## Required action:
Arrange the lines of the listing below as a numbered list, skipping the blank lines. Leave the picture out of your answer.

[Dataset entries]
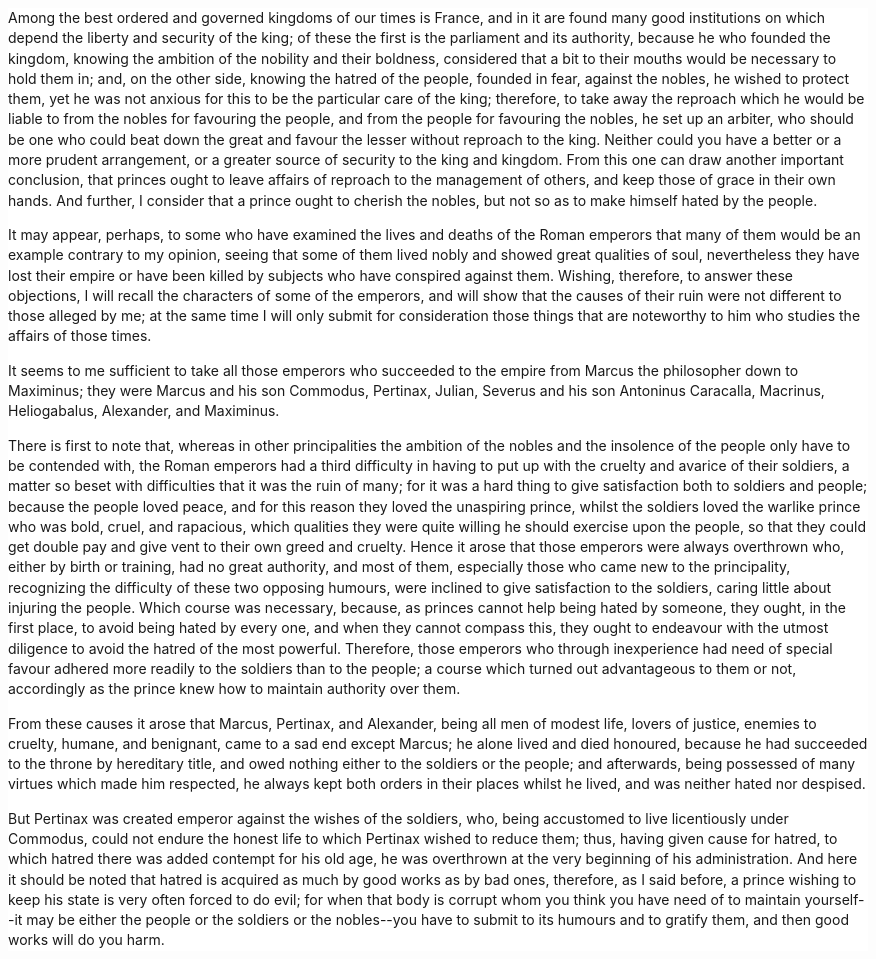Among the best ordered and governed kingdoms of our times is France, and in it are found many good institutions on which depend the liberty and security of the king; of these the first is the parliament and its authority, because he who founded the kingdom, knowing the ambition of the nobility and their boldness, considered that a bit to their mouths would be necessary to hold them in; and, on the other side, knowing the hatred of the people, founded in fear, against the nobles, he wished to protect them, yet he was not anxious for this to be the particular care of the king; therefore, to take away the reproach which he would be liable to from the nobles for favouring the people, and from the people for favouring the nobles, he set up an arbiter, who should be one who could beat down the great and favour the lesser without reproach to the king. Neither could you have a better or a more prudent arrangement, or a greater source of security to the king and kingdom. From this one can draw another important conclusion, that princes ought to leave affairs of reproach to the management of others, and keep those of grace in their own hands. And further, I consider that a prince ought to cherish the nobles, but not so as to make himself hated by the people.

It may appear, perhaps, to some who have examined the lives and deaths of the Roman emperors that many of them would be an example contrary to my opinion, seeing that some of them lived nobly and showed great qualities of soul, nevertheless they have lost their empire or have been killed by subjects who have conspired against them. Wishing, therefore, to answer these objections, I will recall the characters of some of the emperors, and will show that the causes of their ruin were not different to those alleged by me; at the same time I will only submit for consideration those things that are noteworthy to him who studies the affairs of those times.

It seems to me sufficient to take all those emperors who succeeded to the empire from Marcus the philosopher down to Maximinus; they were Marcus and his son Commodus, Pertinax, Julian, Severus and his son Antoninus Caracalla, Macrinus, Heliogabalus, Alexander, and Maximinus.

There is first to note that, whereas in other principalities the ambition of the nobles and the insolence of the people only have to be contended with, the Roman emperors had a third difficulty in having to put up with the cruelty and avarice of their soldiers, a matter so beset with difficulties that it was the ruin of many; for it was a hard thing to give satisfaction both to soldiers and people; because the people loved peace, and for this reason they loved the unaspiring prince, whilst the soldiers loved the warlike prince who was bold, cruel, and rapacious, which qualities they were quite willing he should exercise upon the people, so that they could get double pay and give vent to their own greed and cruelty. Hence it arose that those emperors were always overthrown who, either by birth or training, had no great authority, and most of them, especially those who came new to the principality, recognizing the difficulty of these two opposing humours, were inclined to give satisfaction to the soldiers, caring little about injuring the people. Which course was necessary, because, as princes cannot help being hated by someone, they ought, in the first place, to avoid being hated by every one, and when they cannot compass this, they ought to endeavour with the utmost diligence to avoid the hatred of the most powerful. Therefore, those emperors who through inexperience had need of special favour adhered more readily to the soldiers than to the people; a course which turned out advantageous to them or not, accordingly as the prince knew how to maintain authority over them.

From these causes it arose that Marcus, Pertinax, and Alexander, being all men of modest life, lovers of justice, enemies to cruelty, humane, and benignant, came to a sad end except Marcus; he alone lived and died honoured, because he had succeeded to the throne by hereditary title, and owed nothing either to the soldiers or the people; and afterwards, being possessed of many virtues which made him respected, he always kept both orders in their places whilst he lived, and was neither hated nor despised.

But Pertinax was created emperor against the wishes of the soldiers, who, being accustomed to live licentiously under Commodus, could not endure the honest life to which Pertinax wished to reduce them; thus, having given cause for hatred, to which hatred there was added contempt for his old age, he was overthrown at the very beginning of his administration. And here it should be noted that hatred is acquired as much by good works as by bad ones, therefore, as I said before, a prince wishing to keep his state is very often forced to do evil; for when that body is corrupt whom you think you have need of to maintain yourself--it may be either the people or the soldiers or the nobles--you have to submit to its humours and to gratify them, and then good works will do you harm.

## Solution:
1. Among the best ordered and governed kingdoms of our times is France, and in it are found many good institutions on which depend the liberty and security of the king; of these the first is the parliament and its authority, because he who founded the kingdom, knowing the ambition of the nobility and their boldness, considered that a bit to their mouths would be necessary to hold them in; and, on the other side, knowing the hatred of the people, founded in fear, against the nobles, he wished to protect them, yet he was not anxious for this to be the particular care of the king; therefore, to take away the reproach which he would be liable to from the nobles for favouring the people, and from the people for favouring the nobles, he set up an arbiter, who should be one who could beat down the great and favour the lesser without reproach to the king. Neither could you have a better or a more prudent arrangement, or a greater source of security to the king and kingdom. From this one can draw another important conclusion, that princes ought to leave affairs of reproach to the management of others, and keep those of grace in their own hands. And further, I consider that a prince ought to cherish the nobles, but not so as to make himself hated by the people.
2. It may appear, perhaps, to some who have examined the lives and deaths of the Roman emperors that many of them would be an example contrary to my opinion, seeing that some of them lived nobly and showed great qualities of soul, nevertheless they have lost their empire or have been killed by subjects who have conspired against them. Wishing, therefore, to answer these objections, I will recall the characters of some of the emperors, and will show that the causes of their ruin were not different to those alleged by me; at the same time I will only submit for consideration those things that are noteworthy to him who studies the affairs of those times.
3. It seems to me sufficient to take all those emperors who succeeded to the empire from Marcus the philosopher down to Maximinus; they were Marcus and his son Commodus, Pertinax, Julian, Severus and his son Antoninus Caracalla, Macrinus, Heliogabalus, Alexander, and Maximinus.
4. There is first to note that, whereas in other principalities the ambition of the nobles and the insolence of the people only have to be contended with, the Roman emperors had a third difficulty in having to put up with the cruelty and avarice of their soldiers, a matter so beset with difficulties that it was the ruin of many; for it was a hard thing to give satisfaction both to soldiers and people; because the people loved peace, and for this reason they loved the unaspiring prince, whilst the soldiers loved the warlike prince who was bold, cruel, and rapacious, which qualities they were quite willing he should exercise upon the people, so that they could get double pay and give vent to their own greed and cruelty. Hence it arose that those emperors were always overthrown who, either by birth or training, had no great authority, and most of them, especially those who came new to the principality, recognizing the difficulty of these two opposing humours, were inclined to give satisfaction to the soldiers, caring little about injuring the people. Which course was necessary, because, as princes cannot help being hated by someone, they ought, in the first place, to avoid being hated by every one, and when they cannot compass this, they ought to endeavour with the utmost diligence to avoid the hatred of the most powerful. Therefore, those emperors who through inexperience had need of special favour adhered more readily to the soldiers than to the people; a course which turned out advantageous to them or not, accordingly as the prince knew how to maintain authority over them.
5. From these causes it arose that Marcus, Pertinax, and Alexander, being all men of modest life, lovers of justice, enemies to cruelty, humane, and benignant, came to a sad end except Marcus; he alone lived and died honoured, because he had succeeded to the throne by hereditary title, and owed nothing either to the soldiers or the people; and afterwards, being possessed of many virtues which made him respected, he always kept both orders in their places whilst he lived, and was neither hated nor despised.
6. But Pertinax was created emperor against the wishes of the soldiers, who, being accustomed to live licentiously under Commodus, could not endure the honest life to which Pertinax wished to reduce them; thus, having given cause for hatred, to which hatred there was added contempt for his old age, he was overthrown at the very beginning of his administration. And here it should be noted that hatred is acquired as much by good works as by bad ones, therefore, as I said before, a prince wishing to keep his state is very often forced to do evil; for when that body is corrupt whom you think you have need of to maintain yourself--it may be either the people or the soldiers or the nobles--you have to submit to its humours and to gratify them, and then good works will do you harm.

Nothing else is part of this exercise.